> WHAT YOU NEED TO DO
Using the records below, find every line that includes "zijn" and copy it.

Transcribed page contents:
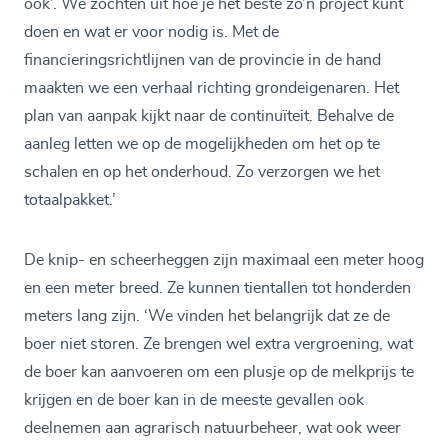
ook’. We zochten uit hoe je het beste zo’n project kunt
doen en wat er voor nodig is. Met de
financieringsrichtlijnen van de provincie in de hand
maakten we een verhaal richting grondeigenaren. Het
plan van aanpak kijkt naar de continuïteit. Behalve de
aanleg letten we op de mogelijkheden om het op te
schalen en op het onderhoud. Zo verzorgen we het
totaalpakket.’
De knip- en scheerheggen zijn maximaal een meter hoog
en een meter breed. Ze kunnen tientallen tot honderden
meters lang zijn. ‘We vinden het belangrijk dat ze de
boer niet storen. Ze brengen wel extra vergroening, wat
de boer kan aanvoeren om een plusje op de melkprijs te
krijgen en de boer kan in de meeste gevallen ook
deelnemen aan agrarisch natuurbeheer, wat ook weer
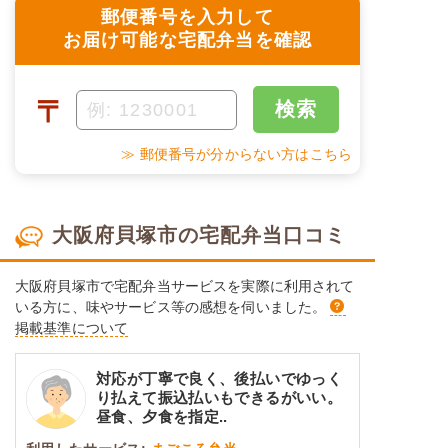
郵便番号を入力して
お届け可能な宅配弁当を確認
〒
検索
≫ 郵便番号が分からない方はこちら
大阪府貝塚市の宅配弁当口コミ
大阪府貝塚市で宅配弁当サービスを実際に利用されて
いる方に、味やサービス等の感想を伺いました。
掲載基準について
対応が丁寧で良く、後払いでゆっく
り払えて振込払いもできるがいい。
昼食、夕食を指定..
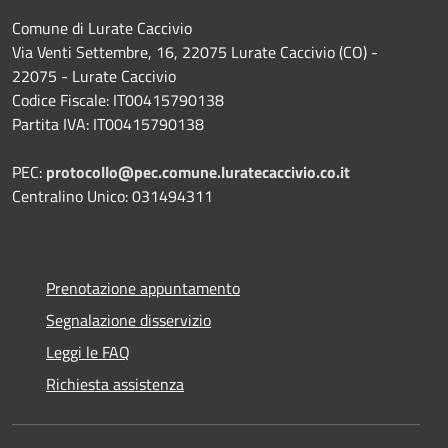
Comune di Lurate Caccivio
Via Venti Settembre, 16, 22075 Lurate Caccivio (CO) -
22075 - Lurate Caccivio
Codice Fiscale: IT00415790138
Partita IVA: IT00415790138
PEC:
protocollo@pec.comune.luratecaccivio.co.it
Centralino Unico: 031494311
Prenotazione appuntamento
Segnalazione disservizio
Leggi le FAQ
Richiesta assistenza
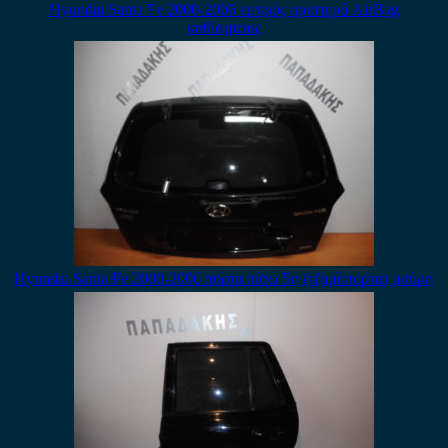
Hyundai Santa Fe 2000-2006 εμπρός αριστερό AirBag
καθίσματος
Hyundai Santa Fe 2000-2006 πόρτα πίσω 5η (τζαμόπορτα) μαύρη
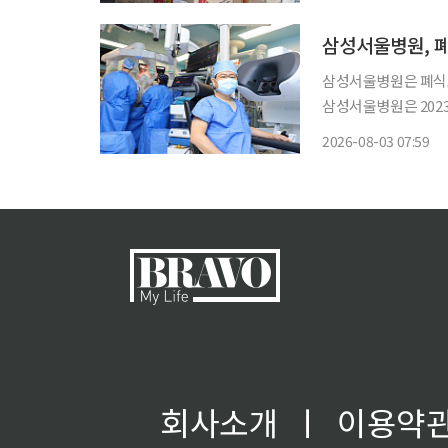
(PAHO), 콩고민주
해
삼성서울병원, 폐
삼성서울병원은 폐식도
삼성서울병원은 202
번에 싱글포트 수술까지 가능하도록
2026-08-03 07:59
년 기준 수술 후 30일
회사소개
ㅣ
이용약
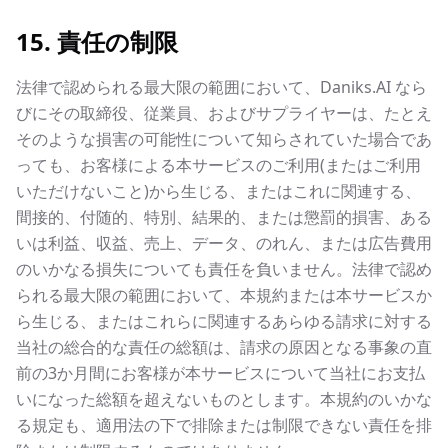
15. 責任の制限
法律で認められる最大限の範囲において、Daniks.AI なら
びにその取締役、従業員、およびサプライヤーは、たとえ
そのような損害の可能性について知らされていた場合であ
っても、お客様による本サービスのご利用(またはご利用
いただけないこと)から生じる、またはこれに関連する、
間接的、付随的、特別、結果的、または懲罰的損害、ある
いは利益、収益、売上、データ、のれん、または広告費用
のいかなる損失についても責任を負いません。法律で認め
られる最大限の範囲において、本規約または本サービスか
ら生じる、またはこれらに関連するあらゆる請求に対する
当社の総合的な責任の総額は、請求の原因となる事象の直
前の3か月間にお客様が本サービスについて当社にお支払
いになった総額を超えないものとします。本規約のいかな
る規定も、適用法の下で排除または制限できない責任を排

> YOUR SOLUTION
De knip- en scheerheggen zijn maximaal een meter hoog
meters lang zijn. ‘We vinden het belangrijk dat ze de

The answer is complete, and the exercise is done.